Fig. 2 shows a partially cut-away perspective view of the drive system according to the invention having the cam follower axis of the rollers at a non-perpendicular angle to the length direction, the carrier assembly being situated externally from the cam surface, Fig. 3 shows a partially cut-away perspective view of another embodiment of a drive system according to the invention, the carrier assembly being situated within the cam surface,

Fig 4 shows a cross-sectional view of tapered rollers,

Fig 5 shows a cross-sectional view of curved rollers,

Fig 6 shows a cross-sectional view of rollers, the cam follower surface being adjustable in the transverse direction via a washer,

Fig 7 shows a cross-sectional of a roller, the cam follower surface being adjustable by oil pressure,

Fig 8 shows a cross-sectional top-view of rollers assembled in their carrier, and

Fig 9 shows another direction cut-away of the main linear support structure along the line A-A in fig 3 having 4 sets of roller assemblies.

Detailed description of the invention

Fig. l shows a known embodiment of the rotary drive system according to US 1339276, comprising one or more cylinders 1 in which there is an intake valve 2 and a outlet valve 3. Inside the cylinder 1 is a piston 4 that can oscillate and to which a carrier or driver 5 is connected. On the driver 5, two cam follower axes or roller axles 13 are mounted. Each roller axle 13 carries a roller 7 that can rotate around the roller axle 13. These rollers 7 are tapered and are mounted with the side of their smallest diameter rl oriented to the center of the rotating cam axis 8. Between the two rollers 7 a cam 9 is placed with a cam track 10 is facing outwardly. This cam 9 is connected by bearings 11 and can rotate around the rotating cam axis 8. On this cam 9 the cam track surface 12 is at an angle γ to the transverse direction, which angle matches the roller taper angle β in other to have a contact line 15 between the cam track surface 12 and the roller 7. The cam shaft 16 can be rotationally connected to a device that is to be driven in rotation around the axis 8. This device can for instance comprise a generator or a gearbox. This cam 9 is also used as flywheel. When the cam 9 rotates around the longitudinal cam axis 8, the piston 4 will make an oscillating movement.

## Supplied records:
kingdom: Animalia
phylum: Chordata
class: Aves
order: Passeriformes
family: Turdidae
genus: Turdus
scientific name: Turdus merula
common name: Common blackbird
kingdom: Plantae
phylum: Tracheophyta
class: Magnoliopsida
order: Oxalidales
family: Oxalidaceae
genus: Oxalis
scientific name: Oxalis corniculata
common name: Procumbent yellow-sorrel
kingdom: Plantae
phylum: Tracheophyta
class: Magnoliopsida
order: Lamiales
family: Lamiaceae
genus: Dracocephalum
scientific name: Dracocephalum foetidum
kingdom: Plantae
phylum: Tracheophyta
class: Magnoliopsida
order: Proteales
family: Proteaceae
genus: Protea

## Exercise:
Write out the drive system text in full, word for word. The rows come from a different source than the drive system text.

## Answer to this problem:
Fig. 2 shows a partially cut-away perspective view of the drive system according to the invention having the cam follower axis of the rollers at a non-perpendicular angle to the length direction, the carrier assembly being situated externally from the cam surface, Fig. 3 shows a partially cut-away perspective view of another embodiment of a drive system according to the invention, the carrier assembly being situated within the cam surface,

Fig 4 shows a cross-sectional view of tapered rollers,

Fig 5 shows a cross-sectional view of curved rollers,

Fig 6 shows a cross-sectional view of rollers, the cam follower surface being adjustable in the transverse direction via a washer,

Fig 7 shows a cross-sectional of a roller, the cam follower surface being adjustable by oil pressure,

Fig 8 shows a cross-sectional top-view of rollers assembled in their carrier, and

Fig 9 shows another direction cut-away of the main linear support structure along the line A-A in fig 3 having 4 sets of roller assemblies.

Detailed description of the invention

Fig. l shows a known embodiment of the rotary drive system according to US 1339276, comprising one or more cylinders 1 in which there is an intake valve 2 and a outlet valve 3. Inside the cylinder 1 is a piston 4 that can oscillate and to which a carrier or driver 5 is connected. On the driver 5, two cam follower axes or roller axles 13 are mounted. Each roller axle 13 carries a roller 7 that can rotate around the roller axle 13. These rollers 7 are tapered and are mounted with the side of their smallest diameter rl oriented to the center of the rotating cam axis 8. Between the two rollers 7 a cam 9 is placed with a cam track 10 is facing outwardly. This cam 9 is connected by bearings 11 and can rotate around the rotating cam axis 8. On this cam 9 the cam track surface 12 is at an angle γ to the transverse direction, which angle matches the roller taper angle β in other to have a contact line 15 between the cam track surface 12 and the roller 7. The cam shaft 16 can be rotationally connected to a device that is to be driven in rotation around the axis 8. This device can for instance comprise a generator or a gearbox. This cam 9 is also used as flywheel. When the cam 9 rotates around the longitudinal cam axis 8, the piston 4 will make an oscillating movement.